Ada's gaze held his, unwavering. "We're not lucky, Leon. We never were. We're just stubborn."

She let her hand drop from his face and traced one of the lines on the back of his hand. "This isn't a random affliction. Someone is deliberately hunting us survivors with it, making sure we know we're being targeted."

Leon watched her finger trace the mark. The mark that tied them to Sherry, to Paul Baker, to every other Raccoon City survivor who was probably waking up this morning with the same creeping dread in their chest. "And what if we run out of time before we find them?"

The question hung between them, thickening the air. It crouched behind every glance, every lingering touch; heartbeats quickened, shoulders tensed. Time pressed close, relentless and hungry.

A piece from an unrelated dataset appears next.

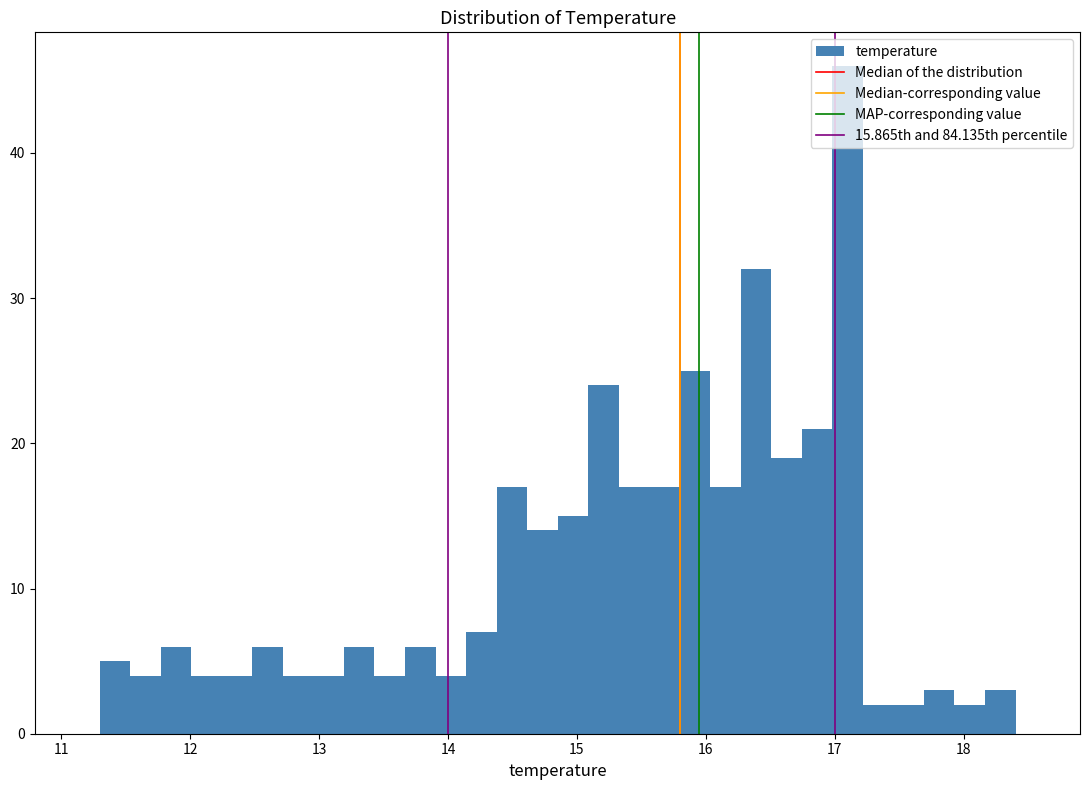

Around what value on the x-axis is the tallest bar? Give the approximate position of its centre, as read against the axis.

17.1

Ada's gaze didn't waver. "Then we make the time we have count."

Ada always named the worst, then left it behind, eyes already searching for the next step. But Leon had learned to watch for the small shifts, the way her eyes softened, the way her mouth eased. The mission was about survival. About Sherry. About all of them who’d crawled out of Umbrella’s mess and tried to remember how to live.

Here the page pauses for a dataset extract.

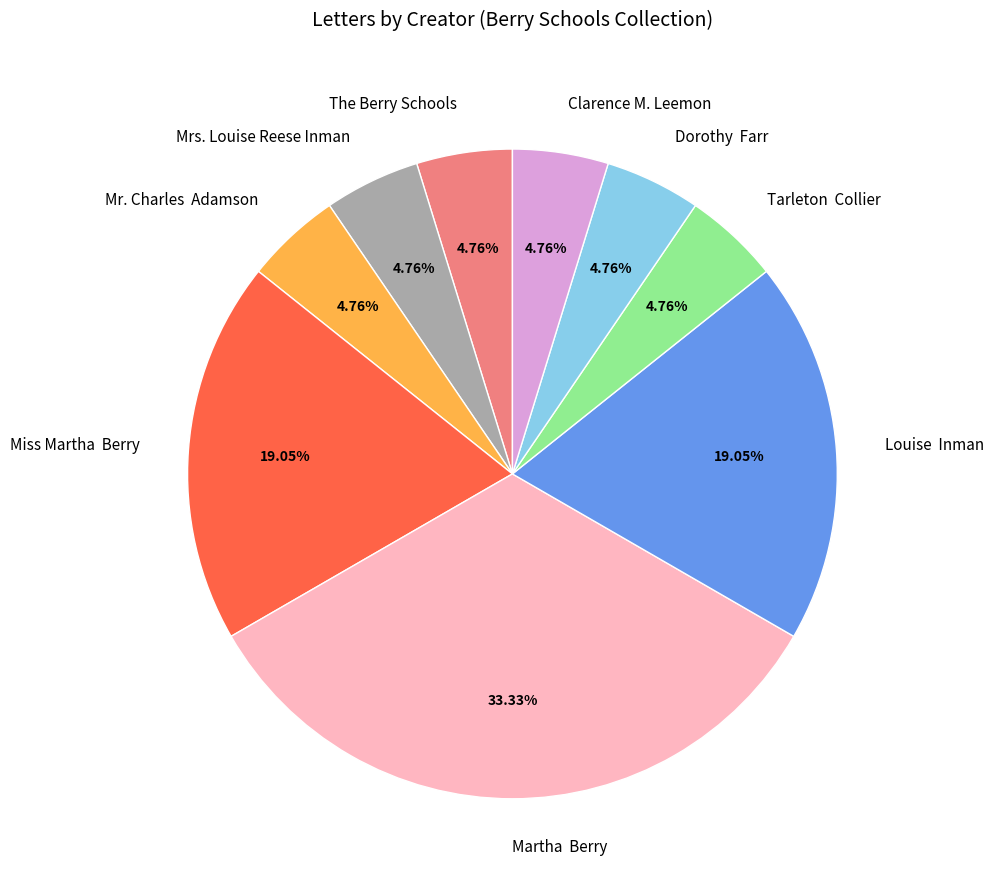

Does Clarence M. Leemon represent more than half of the total?

No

He lifted her hand, pressing a kiss to her palm, lips lingering over the dark lines.

"Alright," he said against her skin. "I'm going to go look at Paul Baker's body. See if there's anything new. Anything the local PD missed. Then I'm going to make some calls, see if I can't get a line on Claire."

"And what will you be doing?" he asked, leaning into her touch for just a moment.

Her eyes glittered with a familiar, inscrutable light. "I'll be following my own thread.”

She let her hand drop from his face. "This mark isn't a random infection, Leon. It's made to attack people like us. Someone made it to hunt the survivors."

He met her eyes. "You be careful. Your 'threads' have a habit of leading you into places that explode."

A genuine, small smile touched her lips. It was a rare and precious thing, a reward he'd spent years earning. "I'm always careful, darling."

He snorted. "Right. My mistake."

She bent to kiss him, slow and deliberate, a moment stolen from the dark at the edges. When she pulled away, morning filled the room with pale, gold-tinged light.

Leon watched her as she finally slipped out of bed, grabbing his discarded dress shirt from the floor and pulling it on as she padded towards the marble bathroom. He heard the shower start.

He stared at his palm, the black web etched deep. Sherry would already be awake, waiting for him to call her on his drive to Elbridge, refusing to let the past hold her. Claire, he pictured her somewhere out there, alive, still fighting. And the others, scattered and hunted, trying to stitch lives together from the ruins.

He closed his hand, hiding the mark. The carpet was soft beneath his feet as he stood. There was a body waiting, a trail to follow. And a promise, thin and stubborn, of coming home.

For as long as "home" was an option.